Ricoh hat am 11. April bekannt gegeben, dass der Gewinn für das aktuelle Geschäftsjahr (endete am 31. März) um 10 Milli­arden Yen (ca. 86 Mio. Euro) geringer ausfällt als noch Ende Januar prognos­ti­ziert. Als Grund dafür nennt Ricoh, dass die prognos­ti­zierten Gewinne aus dem Geschäft mit Digital­ka­meras nicht reali­siert werden konnten.

Kaum war die Meldung in der Welt, speku­lierte die renom­mierte Nikkei Asien Review, Ricoh könne sich komplett aus dem Geschäft mit Consumer-Kameras zurück­ziehen. Es dauerte nur wenige Stunden, bis Ricoh diese Meldung dementiert hat. Ricoh erläutert, dass sich das Unter­nehmen auf „high added value products“ wie Pentax- und die Kameras der GR-Familie konzen­trieren wird.

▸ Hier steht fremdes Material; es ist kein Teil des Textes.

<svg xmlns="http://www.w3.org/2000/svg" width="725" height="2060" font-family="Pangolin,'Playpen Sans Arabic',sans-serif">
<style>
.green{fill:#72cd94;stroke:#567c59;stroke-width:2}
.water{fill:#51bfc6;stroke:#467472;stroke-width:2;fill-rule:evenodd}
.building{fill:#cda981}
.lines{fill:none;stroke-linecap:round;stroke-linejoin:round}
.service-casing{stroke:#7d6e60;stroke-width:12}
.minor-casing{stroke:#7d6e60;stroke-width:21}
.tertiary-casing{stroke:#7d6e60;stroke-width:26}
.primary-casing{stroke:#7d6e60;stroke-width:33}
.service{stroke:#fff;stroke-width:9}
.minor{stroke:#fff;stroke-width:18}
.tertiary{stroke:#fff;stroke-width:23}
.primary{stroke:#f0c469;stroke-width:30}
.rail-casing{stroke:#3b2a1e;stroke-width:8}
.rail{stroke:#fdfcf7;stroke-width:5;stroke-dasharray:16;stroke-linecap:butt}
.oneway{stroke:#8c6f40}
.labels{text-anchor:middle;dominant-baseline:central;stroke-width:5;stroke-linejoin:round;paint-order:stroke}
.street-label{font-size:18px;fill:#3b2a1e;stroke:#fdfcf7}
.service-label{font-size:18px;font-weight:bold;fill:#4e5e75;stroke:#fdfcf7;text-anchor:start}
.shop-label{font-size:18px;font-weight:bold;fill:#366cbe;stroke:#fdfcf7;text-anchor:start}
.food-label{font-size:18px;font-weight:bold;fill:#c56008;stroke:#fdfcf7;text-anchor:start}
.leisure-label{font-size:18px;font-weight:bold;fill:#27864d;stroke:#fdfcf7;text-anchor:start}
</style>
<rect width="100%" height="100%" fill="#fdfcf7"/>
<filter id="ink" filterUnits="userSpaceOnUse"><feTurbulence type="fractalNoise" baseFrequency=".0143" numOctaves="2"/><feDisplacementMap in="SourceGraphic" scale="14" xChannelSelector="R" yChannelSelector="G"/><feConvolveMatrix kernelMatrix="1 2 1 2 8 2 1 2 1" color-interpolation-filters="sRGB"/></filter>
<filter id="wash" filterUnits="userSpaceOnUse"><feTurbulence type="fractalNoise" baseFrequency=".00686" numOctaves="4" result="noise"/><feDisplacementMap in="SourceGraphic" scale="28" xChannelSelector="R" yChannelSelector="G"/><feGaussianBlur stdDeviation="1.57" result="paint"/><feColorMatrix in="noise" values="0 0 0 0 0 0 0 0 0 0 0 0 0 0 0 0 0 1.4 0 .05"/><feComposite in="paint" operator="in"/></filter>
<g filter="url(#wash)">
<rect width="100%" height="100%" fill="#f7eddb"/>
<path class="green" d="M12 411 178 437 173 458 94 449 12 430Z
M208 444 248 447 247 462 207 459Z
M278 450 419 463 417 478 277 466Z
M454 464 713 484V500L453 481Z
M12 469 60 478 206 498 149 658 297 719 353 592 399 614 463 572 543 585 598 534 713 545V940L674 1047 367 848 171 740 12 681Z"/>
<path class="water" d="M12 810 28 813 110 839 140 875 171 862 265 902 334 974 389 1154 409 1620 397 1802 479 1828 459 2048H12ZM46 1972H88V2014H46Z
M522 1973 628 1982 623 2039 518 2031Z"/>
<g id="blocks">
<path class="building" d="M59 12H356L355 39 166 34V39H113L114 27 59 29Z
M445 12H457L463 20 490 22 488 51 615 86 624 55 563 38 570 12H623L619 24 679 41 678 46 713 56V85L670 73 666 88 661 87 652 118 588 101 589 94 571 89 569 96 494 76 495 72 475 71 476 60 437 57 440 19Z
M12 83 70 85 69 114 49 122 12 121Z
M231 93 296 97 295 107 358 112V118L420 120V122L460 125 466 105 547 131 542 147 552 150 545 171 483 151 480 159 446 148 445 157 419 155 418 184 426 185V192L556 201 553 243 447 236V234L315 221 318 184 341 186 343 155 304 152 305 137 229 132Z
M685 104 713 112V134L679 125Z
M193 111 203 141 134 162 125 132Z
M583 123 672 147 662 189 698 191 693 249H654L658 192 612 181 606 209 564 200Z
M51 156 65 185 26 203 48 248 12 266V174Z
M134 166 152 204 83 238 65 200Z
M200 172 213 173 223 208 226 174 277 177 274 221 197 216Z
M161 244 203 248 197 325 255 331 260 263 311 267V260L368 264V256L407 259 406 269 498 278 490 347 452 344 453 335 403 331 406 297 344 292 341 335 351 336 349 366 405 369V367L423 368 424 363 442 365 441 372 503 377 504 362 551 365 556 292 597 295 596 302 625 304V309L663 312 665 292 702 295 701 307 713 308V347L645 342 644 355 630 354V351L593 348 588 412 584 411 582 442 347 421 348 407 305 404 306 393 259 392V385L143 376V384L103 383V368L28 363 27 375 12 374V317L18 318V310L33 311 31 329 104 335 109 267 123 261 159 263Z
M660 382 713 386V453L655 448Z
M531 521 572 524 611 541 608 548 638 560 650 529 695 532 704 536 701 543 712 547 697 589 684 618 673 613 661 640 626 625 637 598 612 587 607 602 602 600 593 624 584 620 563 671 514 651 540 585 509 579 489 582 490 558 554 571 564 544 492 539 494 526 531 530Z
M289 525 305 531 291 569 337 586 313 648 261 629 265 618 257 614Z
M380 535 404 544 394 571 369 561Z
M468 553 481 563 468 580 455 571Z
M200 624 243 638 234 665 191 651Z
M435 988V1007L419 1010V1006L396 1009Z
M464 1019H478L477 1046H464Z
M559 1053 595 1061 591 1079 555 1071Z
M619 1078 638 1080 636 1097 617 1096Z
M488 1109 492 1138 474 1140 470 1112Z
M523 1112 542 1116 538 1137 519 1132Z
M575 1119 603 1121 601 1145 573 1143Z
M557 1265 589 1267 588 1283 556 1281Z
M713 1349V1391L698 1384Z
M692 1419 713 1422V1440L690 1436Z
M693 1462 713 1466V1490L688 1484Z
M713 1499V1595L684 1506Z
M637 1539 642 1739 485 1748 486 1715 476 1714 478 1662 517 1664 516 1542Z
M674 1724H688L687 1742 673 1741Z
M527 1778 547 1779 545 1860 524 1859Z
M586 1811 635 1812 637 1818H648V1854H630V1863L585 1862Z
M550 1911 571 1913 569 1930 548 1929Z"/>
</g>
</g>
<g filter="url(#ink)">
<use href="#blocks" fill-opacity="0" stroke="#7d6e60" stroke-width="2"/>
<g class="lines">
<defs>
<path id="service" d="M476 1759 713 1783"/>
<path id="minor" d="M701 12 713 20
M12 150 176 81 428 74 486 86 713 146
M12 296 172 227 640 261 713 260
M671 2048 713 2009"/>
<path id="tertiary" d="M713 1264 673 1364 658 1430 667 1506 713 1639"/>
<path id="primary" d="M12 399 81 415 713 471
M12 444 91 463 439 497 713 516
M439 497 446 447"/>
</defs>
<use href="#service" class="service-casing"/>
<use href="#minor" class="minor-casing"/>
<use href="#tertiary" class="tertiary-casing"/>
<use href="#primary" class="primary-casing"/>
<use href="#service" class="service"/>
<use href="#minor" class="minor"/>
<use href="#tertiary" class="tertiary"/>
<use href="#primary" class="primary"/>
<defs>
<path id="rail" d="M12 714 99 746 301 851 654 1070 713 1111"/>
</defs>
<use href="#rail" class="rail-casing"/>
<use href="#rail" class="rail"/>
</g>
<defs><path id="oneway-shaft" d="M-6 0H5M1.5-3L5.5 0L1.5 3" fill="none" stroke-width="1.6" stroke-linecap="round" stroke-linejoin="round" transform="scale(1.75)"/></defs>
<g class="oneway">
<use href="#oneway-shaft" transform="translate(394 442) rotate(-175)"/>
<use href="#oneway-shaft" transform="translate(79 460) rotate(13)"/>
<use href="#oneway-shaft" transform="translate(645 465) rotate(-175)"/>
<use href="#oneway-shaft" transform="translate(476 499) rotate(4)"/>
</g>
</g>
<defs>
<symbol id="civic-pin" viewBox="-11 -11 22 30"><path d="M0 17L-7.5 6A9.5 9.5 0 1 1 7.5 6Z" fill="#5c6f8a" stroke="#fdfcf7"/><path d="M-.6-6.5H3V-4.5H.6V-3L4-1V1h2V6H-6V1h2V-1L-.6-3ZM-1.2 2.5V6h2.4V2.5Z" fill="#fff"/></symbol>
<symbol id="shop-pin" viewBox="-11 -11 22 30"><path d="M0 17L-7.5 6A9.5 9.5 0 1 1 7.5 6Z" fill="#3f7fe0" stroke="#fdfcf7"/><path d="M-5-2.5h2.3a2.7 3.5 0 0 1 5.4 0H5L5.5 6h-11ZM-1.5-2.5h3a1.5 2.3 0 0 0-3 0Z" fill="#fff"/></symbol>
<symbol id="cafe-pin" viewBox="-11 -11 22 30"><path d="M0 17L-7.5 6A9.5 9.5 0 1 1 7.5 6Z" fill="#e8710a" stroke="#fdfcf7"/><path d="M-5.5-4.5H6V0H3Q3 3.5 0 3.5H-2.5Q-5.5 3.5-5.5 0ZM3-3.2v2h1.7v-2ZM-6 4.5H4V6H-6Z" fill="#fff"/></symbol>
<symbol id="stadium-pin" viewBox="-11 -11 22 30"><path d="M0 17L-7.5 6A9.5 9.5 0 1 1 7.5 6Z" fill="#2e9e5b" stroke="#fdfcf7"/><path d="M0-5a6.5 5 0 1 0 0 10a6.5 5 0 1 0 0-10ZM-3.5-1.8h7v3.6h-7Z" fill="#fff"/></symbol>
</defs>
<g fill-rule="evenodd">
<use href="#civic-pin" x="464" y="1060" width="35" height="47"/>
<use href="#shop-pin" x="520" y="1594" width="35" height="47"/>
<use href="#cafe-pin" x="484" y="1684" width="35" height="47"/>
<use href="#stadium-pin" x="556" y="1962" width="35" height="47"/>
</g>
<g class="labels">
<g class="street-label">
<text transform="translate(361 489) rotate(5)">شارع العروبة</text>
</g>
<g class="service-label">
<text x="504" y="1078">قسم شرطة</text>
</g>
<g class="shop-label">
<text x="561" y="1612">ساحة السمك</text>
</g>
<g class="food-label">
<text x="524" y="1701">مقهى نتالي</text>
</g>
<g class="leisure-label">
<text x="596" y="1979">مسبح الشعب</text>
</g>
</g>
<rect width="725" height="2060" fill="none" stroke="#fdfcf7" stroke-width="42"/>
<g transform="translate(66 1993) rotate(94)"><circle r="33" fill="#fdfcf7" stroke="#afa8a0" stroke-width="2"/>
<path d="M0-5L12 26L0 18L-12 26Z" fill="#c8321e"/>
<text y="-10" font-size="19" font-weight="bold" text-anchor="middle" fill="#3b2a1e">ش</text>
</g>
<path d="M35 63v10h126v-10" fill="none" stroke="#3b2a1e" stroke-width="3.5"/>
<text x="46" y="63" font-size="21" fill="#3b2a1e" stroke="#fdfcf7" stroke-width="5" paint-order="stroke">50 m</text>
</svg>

Fortge­führt werden sollen auch die Theta-360°-Kameras, die sich laut Ricoh einer schnell wachsenden Nachfrage erfreuen.

Ricoh THETA SC 02

Laufen gut: Die Rundum-Kameras der Theta-Serie.

Damit stellt Ricoh eigentlich nur klar, was längst offen­sichtlich ist: Klassische Kompakt­ka­meras bietet das Unter­nehmen nicht mehr an. Einzig die GR II ist auf der deutschen Webseite des Unter­nehmens noch als Ricoh-Kamera gelistet, ansonsten findet sich dort das komplette Programm an DSLRs von Pentax.